# Present Value of Multiple Cash Flows
Most real decisions involve a series of cash flows, not a single amount. We classify these by (a) how long they last and (b) whether they are equal.
## 1. Finite period — cash flows that stop after `n₹ years
### A. Multiple Unequal cash flows
Discount each year's cash flow separately and add them up:
```
PV = CF₁/(1+r)¹ + CF₂/(1+r)² + CF₃/(1+r)³ + … + CFₙ/(1+r)ⁿ
```
### B. Multiple Equal cash flows (an annuity)
When every year's cash flow is the same, the sum collapses into a single factor — the Present Value Annuity Factor (PVAF):
```
PV = CF/(1+r)¹ + CF/(1+r)² + … + CF/(1+r)ⁿ
PV = Annual CF × PVAF(r%, n years)
```
PVAF is read from annuity tables; it saves you from discounting each year individually.

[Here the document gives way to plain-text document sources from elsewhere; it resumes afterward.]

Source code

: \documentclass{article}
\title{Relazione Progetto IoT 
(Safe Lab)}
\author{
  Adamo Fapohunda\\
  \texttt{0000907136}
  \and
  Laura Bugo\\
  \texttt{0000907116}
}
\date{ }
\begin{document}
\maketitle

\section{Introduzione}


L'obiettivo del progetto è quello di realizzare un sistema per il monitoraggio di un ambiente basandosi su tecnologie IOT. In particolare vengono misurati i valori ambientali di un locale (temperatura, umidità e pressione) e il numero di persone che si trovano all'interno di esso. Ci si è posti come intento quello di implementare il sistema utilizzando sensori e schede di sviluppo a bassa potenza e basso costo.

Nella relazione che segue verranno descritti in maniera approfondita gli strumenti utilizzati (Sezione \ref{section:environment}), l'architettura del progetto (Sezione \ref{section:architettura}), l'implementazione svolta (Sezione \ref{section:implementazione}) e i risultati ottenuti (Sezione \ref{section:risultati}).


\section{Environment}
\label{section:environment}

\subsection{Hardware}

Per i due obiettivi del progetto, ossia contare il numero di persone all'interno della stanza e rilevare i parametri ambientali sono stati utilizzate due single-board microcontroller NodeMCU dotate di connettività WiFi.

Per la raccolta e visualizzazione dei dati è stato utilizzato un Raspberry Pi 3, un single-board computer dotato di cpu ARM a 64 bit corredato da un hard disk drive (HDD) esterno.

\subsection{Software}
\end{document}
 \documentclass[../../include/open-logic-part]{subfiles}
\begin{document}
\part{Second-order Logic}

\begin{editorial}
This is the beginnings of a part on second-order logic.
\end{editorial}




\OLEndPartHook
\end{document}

## 2. Infinite period — Perpetuity (cash flows that never end)
A perpetuity is a stream of cash flows expected to continue forever, with no end date.

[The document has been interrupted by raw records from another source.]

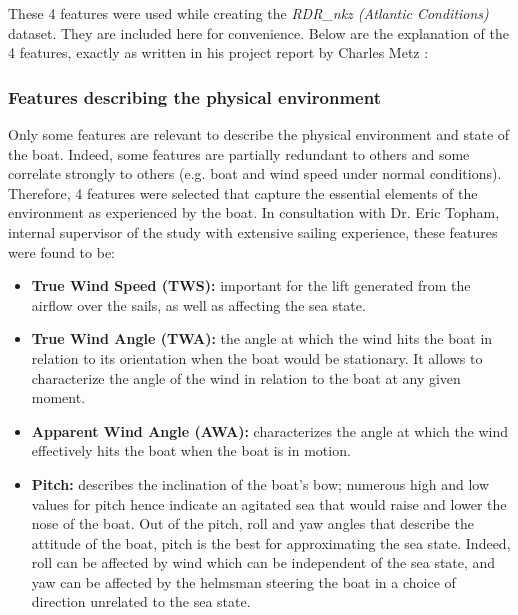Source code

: These 4 features were used while creating the \textit{RDR\_nkz (Atlantic Conditions)} dataset. They are included here for convenience. Below are the explanation of the 4 features, exactly as written in his project report by Charles Metz \cite{charles}:

\subsubsection{Features describing the physical environment} 
Only some features are relevant to describe the physical environment and state of the boat. Indeed, some features are partially redundant to others and some correlate strongly to others (e.g. boat and wind speed under normal conditions). Therefore, 4 features were selected that capture the essential elements of the environment as experienced by the boat. In consultation with Dr. Eric Topham, internal supervisor of the study with extensive sailing experience, these features were found to be: 

\begin{itemize}
    \item \textbf{True Wind Speed (TWS):} important for the lift generated from the airflow over the sails, as well as affecting the sea state.
    \item \textbf{True Wind Angle (TWA):} the angle at which the wind hits the boat in relation to its orientation when the boat would be stationary. It allows to characterize the angle of the wind in relation to the boat at any given moment.
    \item \textbf{Apparent Wind Angle (AWA):} characterizes the angle at which the wind effectively hits the boat when the boat is in motion.
    \item \textbf{Pitch:} describes the inclination of the boat’s bow; numerous high and low values for pitch hence indicate an agitated sea that would raise and lower the nose of the boat. Out of the pitch, roll and yaw angles that describe the attitude of the boat, pitch is the best for approximating the sea state. Indeed, roll can be affected by wind which can be independent of the sea state, and yaw can be affected by the helmsman steering the boat in a choice of direction unrelated to the sea state.
\end{itemize}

### A. Equal cash flows forever
```
PV = Annual CF / Discount Rate
```
### B. Growing cash flows forever (growing perpetuity)
When the cash flow grows at a constant rate `g`:
```
PV = CF₁ / (Discount Rate − Growth Rate)
```
(CF₁ is next year's cash flow; this requires Discount Rate > Growth Rate.)
## 3. Timing of cash flows — when in the year do they arise?
The timing of cash flows materially changes the PV. Two cases:
| Type | When CF arises | Also called |
|---|---|---|
| Deferred Annuity | End of each year | CF in arrears |
| Annuity Due | Beginning of each year | CF in advance |
> Default rule: In the absence of information, always assume Deferred Annuity (cash flow at year-end).
### A. Deferred Annuity (equal CFs)
Same as the finite-equal-CF formula above:
```
PV = Annual CF × PVAF(r%, n years)
```
### B. Annuity Due (equal CFs)
Because each cash flow arrives one year earlier, it is discounted one period less. The adjustment:
```
PV = Annual CF × [1 + PVAF(r%, (n − 1) years)]
```
The first cash flow (received today) is taken at full value (₹1₹), and the remaining `n − 1₹ flows are discounted using PVAF for `n − 1₹ years.